╔══
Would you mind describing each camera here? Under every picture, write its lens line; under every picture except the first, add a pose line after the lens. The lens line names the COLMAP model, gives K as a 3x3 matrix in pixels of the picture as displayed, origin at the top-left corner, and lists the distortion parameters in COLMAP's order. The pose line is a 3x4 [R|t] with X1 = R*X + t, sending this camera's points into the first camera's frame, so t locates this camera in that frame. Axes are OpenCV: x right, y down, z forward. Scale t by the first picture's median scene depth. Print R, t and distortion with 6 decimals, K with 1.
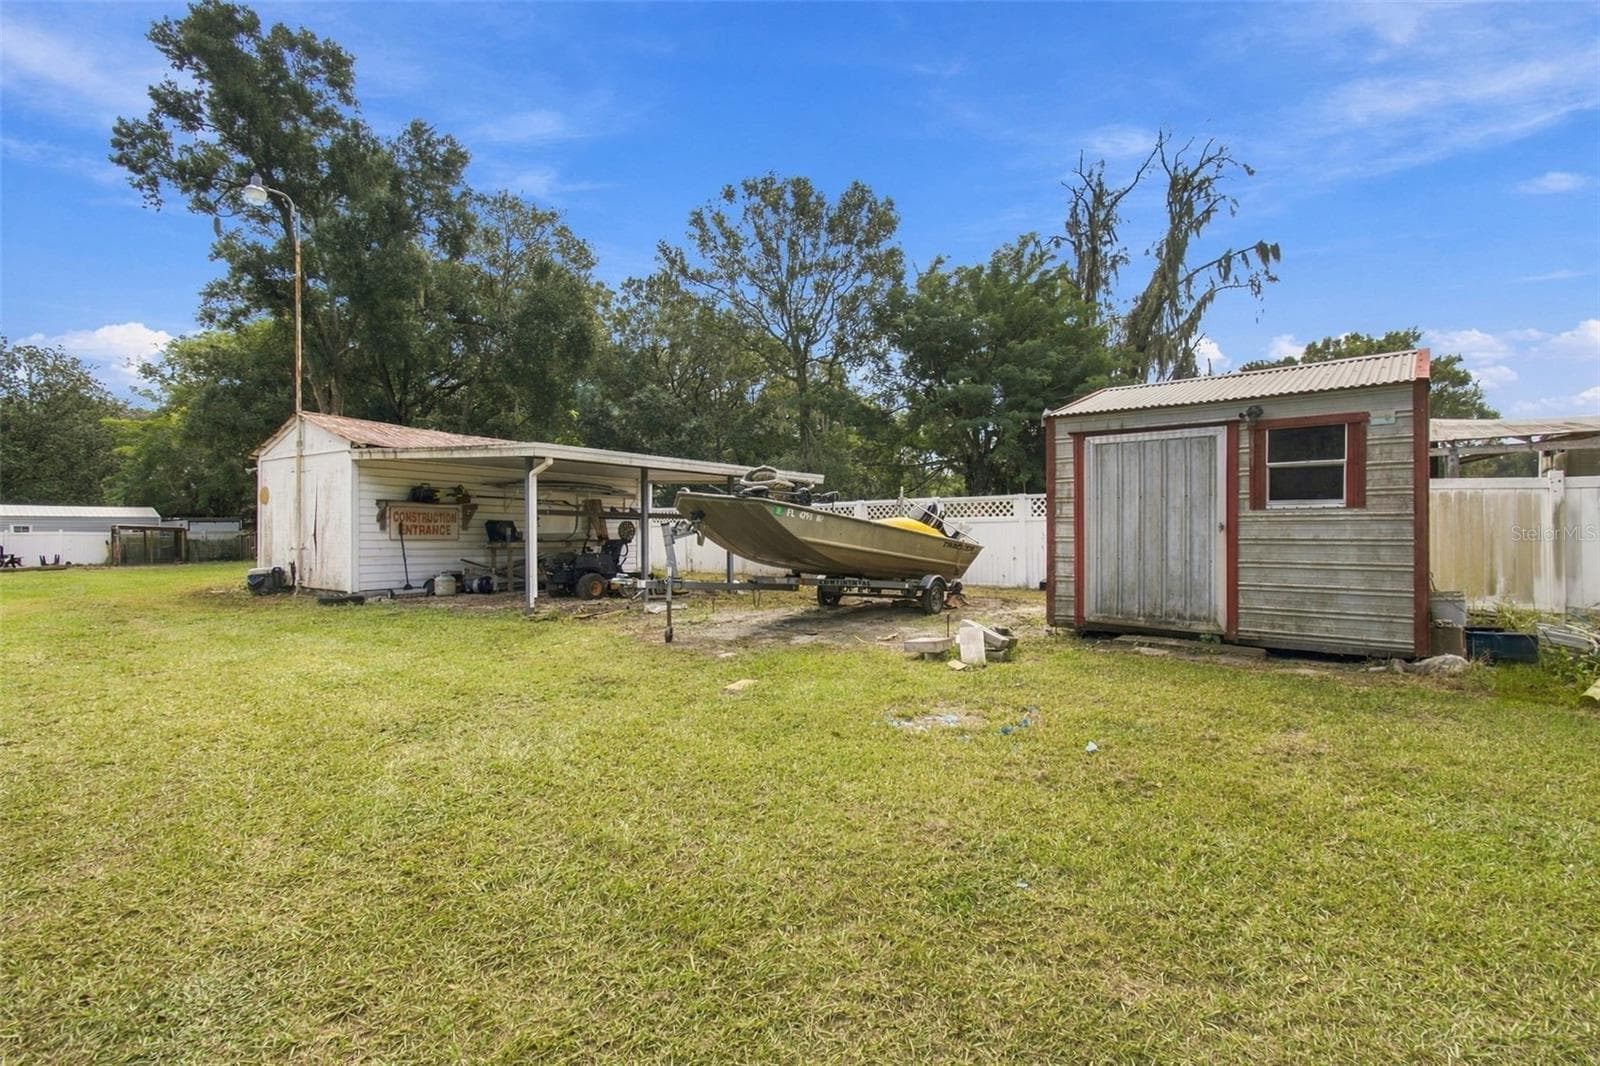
lens RADIAL K [[717.0, 0, 800.0], [0, 717.0, 533.0], [0, 0, 1]] dist [-0.009338, -0.000338]
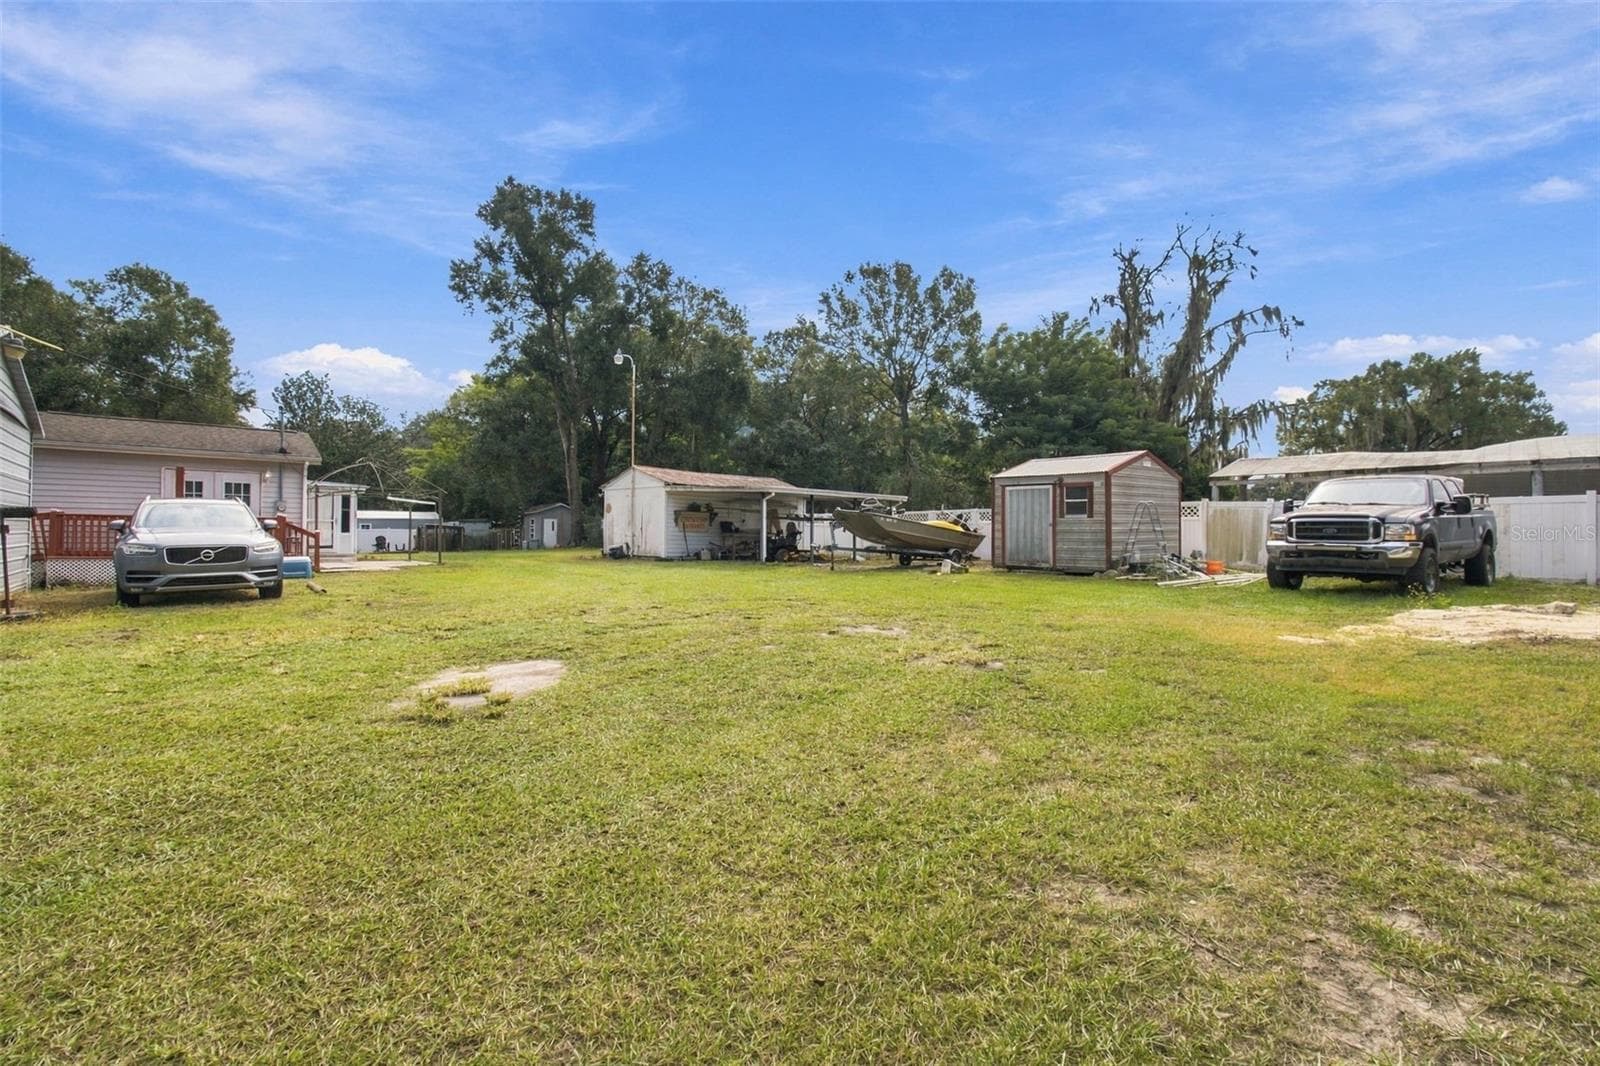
lens RADIAL K [[751.5, 0, 800.0], [0, 751.5, 533.0], [0, 0, 1]] dist [-0.060210, 0.000024]
pose [[0.988187, 0.005871, -0.153141, 0.029180], [-0.006596, 0.999969, -0.004221, 0.009111], [0.153112, 0.005181, 0.988195, -0.433156]]
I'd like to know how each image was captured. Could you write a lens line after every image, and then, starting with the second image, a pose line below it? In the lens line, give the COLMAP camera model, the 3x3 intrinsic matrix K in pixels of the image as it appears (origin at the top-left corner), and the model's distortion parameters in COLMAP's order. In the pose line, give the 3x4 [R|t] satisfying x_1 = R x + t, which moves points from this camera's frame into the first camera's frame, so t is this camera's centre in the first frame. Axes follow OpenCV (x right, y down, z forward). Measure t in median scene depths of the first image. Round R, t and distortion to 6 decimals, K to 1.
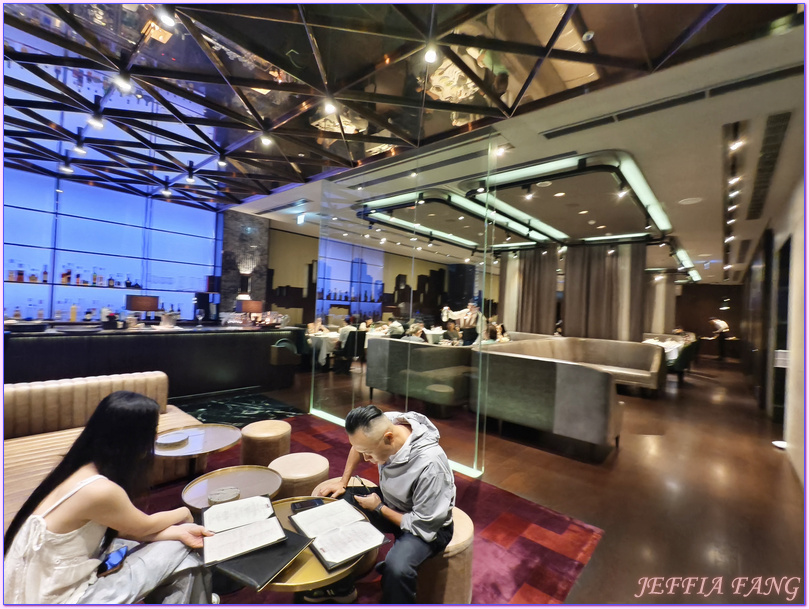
lens RADIAL K [[368.9, 0, 404.5], [0, 368.9, 304.5], [0, 0, 1]] dist [0.002049, 0.000101]
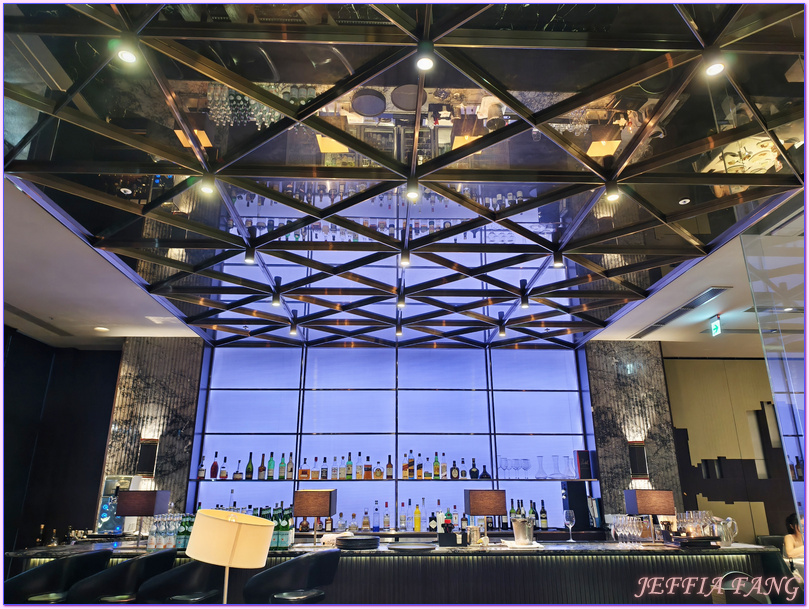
lens RADIAL K [[551.6, 0, 404.5], [0, 551.6, 304.5], [0, 0, 1]] dist [0.005788, -0.000355]
pose [[0.680303, -0.274846, -0.679447, -0.035869], [0.036943, 0.938707, -0.342731, -0.002322], [0.732000, 0.208060, 0.648758, 0.149143]]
╚══
=== Aim of the task ===
Restate each entry verbatim and skip every image.

=== Task answer ===
Would you mind describing each camera here? Under every picture, write its lens line; under every picture except the first, add a pose line after the lens. The lens line names the COLMAP model, gives K as a 3x3 matrix in pixels of the picture as displayed, origin at the top-left corner, and lists the distortion parameters in COLMAP's order. The pose line is a 3x4 [R|t] with X1 = R*X + t, sending this camera's points into the first camera's frame, so t locates this camera in that frame. Axes are OpenCV: x right, y down, z forward. Scale t by the first picture's median scene depth. Print R, t and distortion with 6 decimals, K with 1.
lens RADIAL K [[717.0, 0, 800.0], [0, 717.0, 533.0], [0, 0, 1]] dist [-0.009338, -0.000338]
lens RADIAL K [[751.5, 0, 800.0], [0, 751.5, 533.0], [0, 0, 1]] dist [-0.060210, 0.000024]
pose [[0.988187, 0.005871, -0.153141, 0.029180], [-0.006596, 0.999969, -0.004221, 0.009111], [0.153112, 0.005181, 0.988195, -0.433156]]
I'd like to know how each image was captured. Could you write a lens line after every image, and then, starting with the second image, a pose line below it? In the lens line, give the COLMAP camera model, the 3x3 intrinsic matrix K in pixels of the image as it appears (origin at the top-left corner), and the model's distortion parameters in COLMAP's order. In the pose line, give the 3x4 [R|t] satisfying x_1 = R x + t, which moves points from this camera's frame into the first camera's frame, so t is this camera's centre in the first frame. Axes follow OpenCV (x right, y down, z forward). Measure t in median scene depths of the first image. Round R, t and distortion to 6 decimals, K to 1.
lens RADIAL K [[368.9, 0, 404.5], [0, 368.9, 304.5], [0, 0, 1]] dist [0.002049, 0.000101]
lens RADIAL K [[551.6, 0, 404.5], [0, 551.6, 304.5], [0, 0, 1]] dist [0.005788, -0.000355]
pose [[0.680303, -0.274846, -0.679447, -0.035869], [0.036943, 0.938707, -0.342731, -0.002322], [0.732000, 0.208060, 0.648758, 0.149143]]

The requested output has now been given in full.